Aujourd’hui, le résultat est là. Ces hommes ont marqué beaucoup de points contre les terroristes qui ne cessent de reculer, ajoute-t-il. Il y a quelques jours seulement, 4 terroristes sur les 10 signalés par les citoyens ont été éliminés au sud de Timezrit. Un autre terroriste a été éliminé entre Timezrit et Naciria, un peu plus tard.

A l’exception du dénommé Zezigue Sedik, alias Khaled, un ancien terroriste originaire de Timezrit, tous les autres sont originaires de Sidi Daoud, Ouled Aïssa et Baghlia. Pas plus tard qu’avant-hier, un terroriste a été abattu et un autre capturé et deux fusils à pompe et un kalachnikov ont été récupérés à Si Mustapha.

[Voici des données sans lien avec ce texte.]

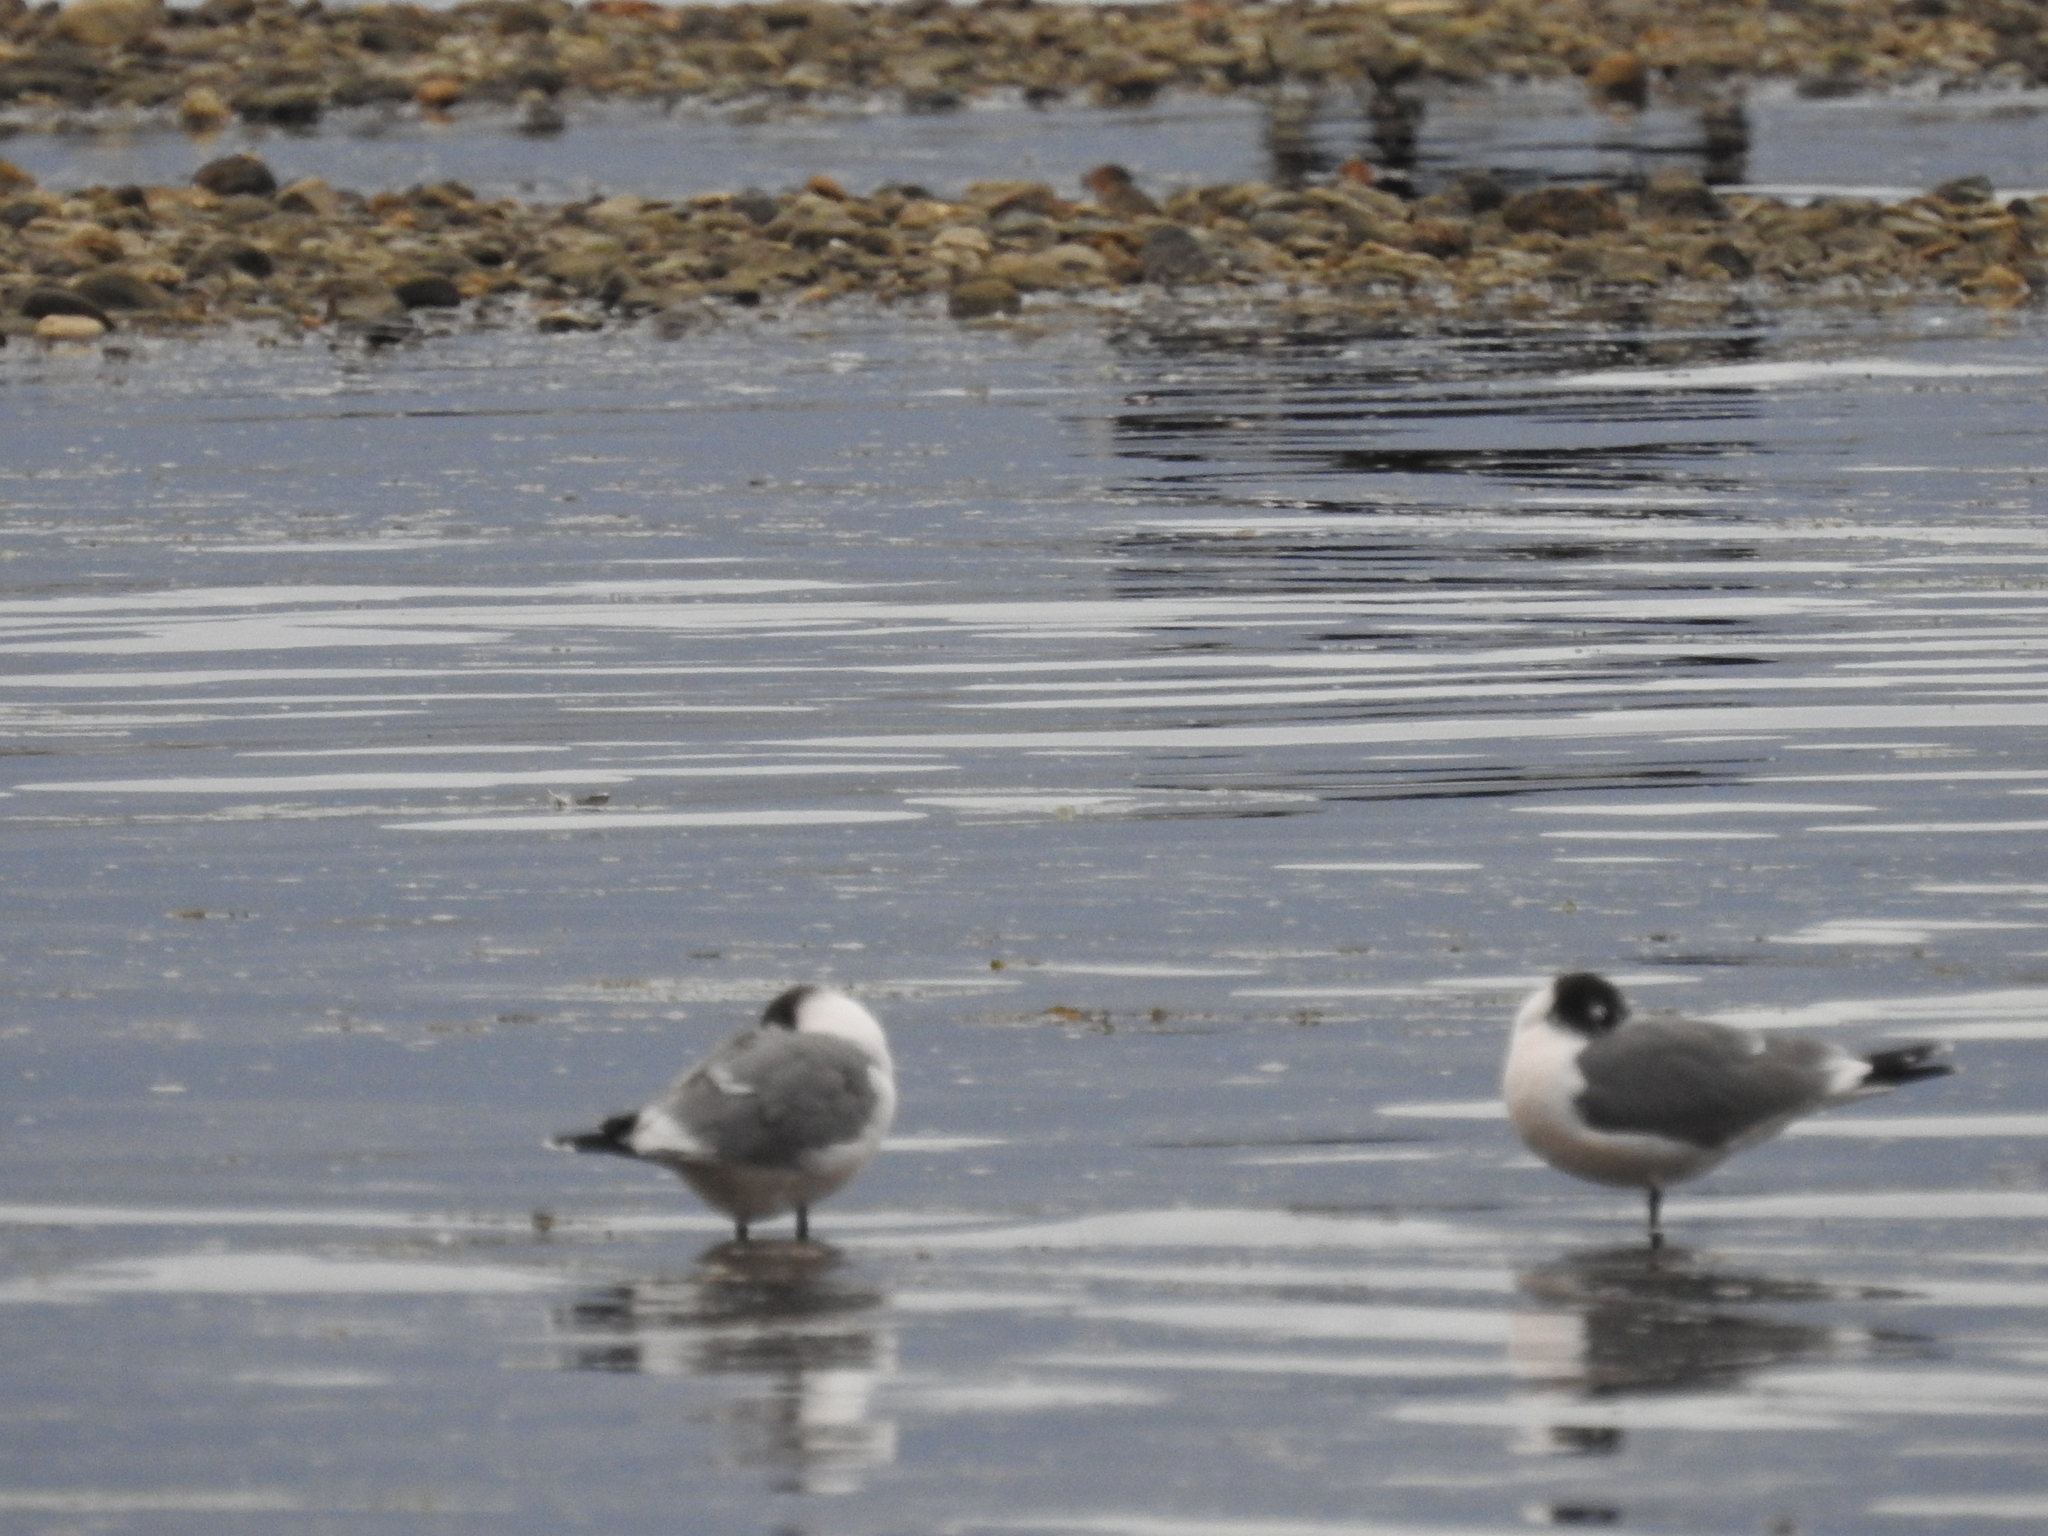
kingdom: Animalia
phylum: Chordata
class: Aves
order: Charadriiformes
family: Laridae
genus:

Cela porte à 7 le nombre de terroristes abattus en quelques jours. Les coups assenés à ces derniers l’été dernier à Aguouni Ifker à Chabet El Ameur sont très éloquents en la matière. 9 terroristes dont l’émir de la seriat locale ont été tués.

Depuis, aucune activité terroriste n’est signalée dans la région. Les résultats obtenus sont dus, selon notre guide, en premier lieu, à la réactivation des groupes de patriotes et au redéploiement des renforts des forces de sécurité.